EXERCISE DETAILS:
Below are some records; find each line that carries the word "sísmica" and copy it.

(Dataset entries)
---

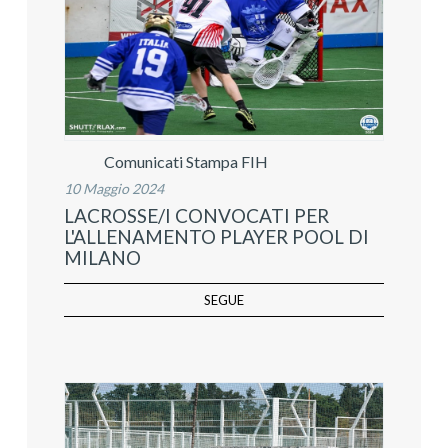
Comunicati Stampa FIH
10 Maggio 2024
LACROSSE/I CONVOCATI PER
L'ALLENAMENTO PLAYER POOL DI
MILANO
SEGUE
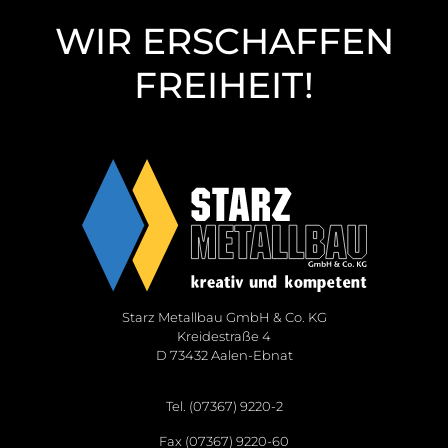
WIR ERSCHAFFEN
FREIHEIT!
Starz Metallbau GmbH & Co. KG
Kreidestraße 4
D 73432 Aalen-Ebnat
Tel. (07367) 9220-2
Fax (07367) 9220-60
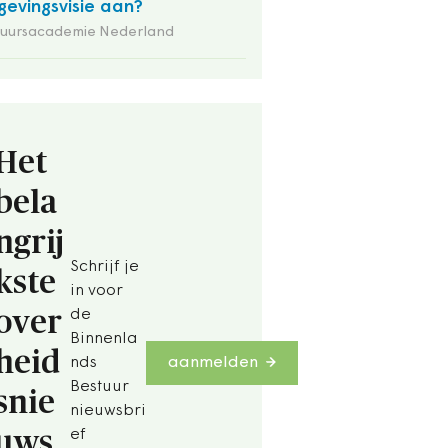
evingsvisie aan?
tuursacademie Nederland
Het
bela
ngrij
Schrijf je
kste
in voor
over
de
Binnenla
heid
nds
aanmelden
Bestuur
snie
nieuwsbri
uws
ef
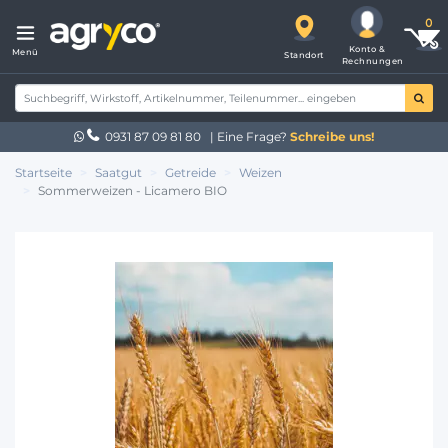
Konto &
Menü
Standort
Rechnungen
0931 87 09 81 80
| Eine Frage?
Schreibe uns!
Startseite
Saatgut
Getreide
Weizen
Sommerweizen - Licamero BIO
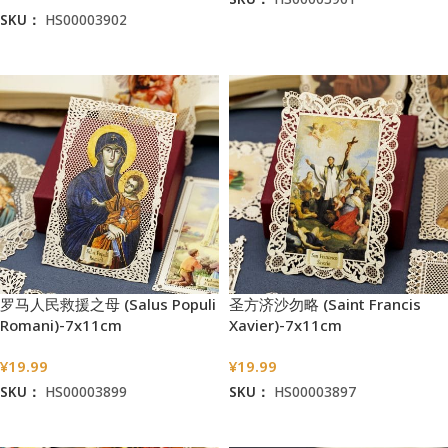
SKU：
HS00003902
加入购物车
加入购物车
罗马人民救援之母 (Salus Populi
圣方济沙勿略 (Saint Francis
Romani)-7x11cm
Xavier)-7x11cm
¥
19.99
¥
19.99
SKU：
HS00003899
SKU：
HS00003897
加入购物车
加入购物车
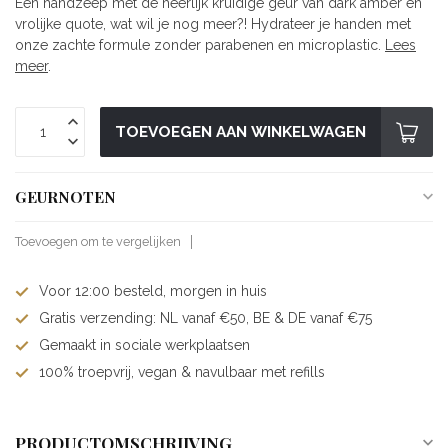
Een handzeep met de heerlijk kruidige geur van dark amber en
vrolijke quote, wat wil je nog meer?! Hydrateer je handen met
onze zachte formule zonder parabenen en microplastic.
Lees
meer
.
TOEVOEGEN AAN WINKELWAGEN
GEURNOTEN
Toevoegen om te vergelijken
Voor 12:00 besteld, morgen in huis
Gratis verzending: NL vanaf €50, BE & DE vanaf €75
Gemaakt in sociale werkplaatsen
100% troepvrij, vegan & navulbaar met refills
PRODUCTOMSCHRIJVING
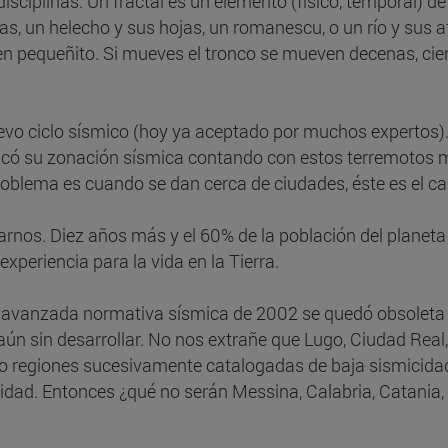
disciplinas. Un fractal es un elemento (físico, temporal) d
mas, un helecho y sus hojas, un romanescu, o un río y sus 
n pequeñito. Si mueves el tronco se mueven decenas, cien
evo ciclo sísmico (hoy ya aceptado por muchos expertos).
licó su zonación sísmica contando con estos terremotos
oblema es cuando se dan cerca de ciudades, éste es el ca
rnos. Diez años más y el 60% de la población del planeta
periencia para la vida en la Tierra.
 avanzada normativa sísmica de 2002 se quedó obsoleta e
ún sin desarrollar. No nos extrañe que Lugo, Ciudad Real
 regiones sucesivamente catalogadas de baja sismicidad
alidad. Entonces ¿qué no serán Messina, Calabria, Catania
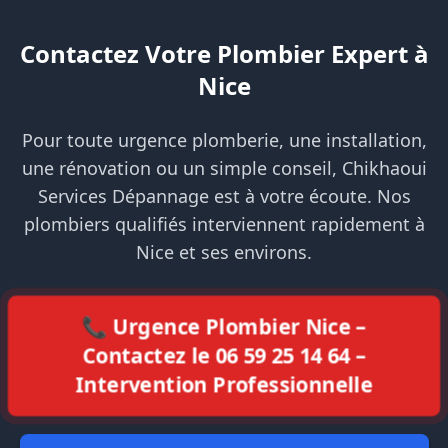
Contactez Votre Plombier Expert à
Nice
Pour toute urgence plomberie, une installation,
une rénovation ou un simple conseil, Chikhaoui
Services Dépannage est à votre écoute. Nos
plombiers qualifiés interviennent rapidement à
Nice et ses environs.
📞 Urgence Plombier Nice –
Contactez le 06 59 25 14 64 –
Intervention Professionnelle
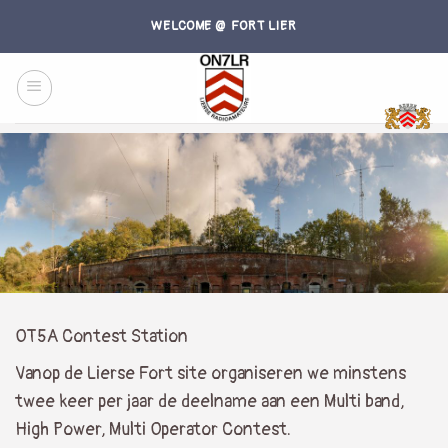
Skip
WELCOME @ FORT LIER
to
content
OT5A Contest Station
Vanop de Lierse Fort site organiseren we minstens
twee keer per jaar de deelname aan een Multi band,
High Power, Multi Operator Contest.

---

SOLUTION BELOW:
licó su zonación sísmica contando con estos terremotos
 avanzada normativa sísmica de 2002 se quedó obsoleta e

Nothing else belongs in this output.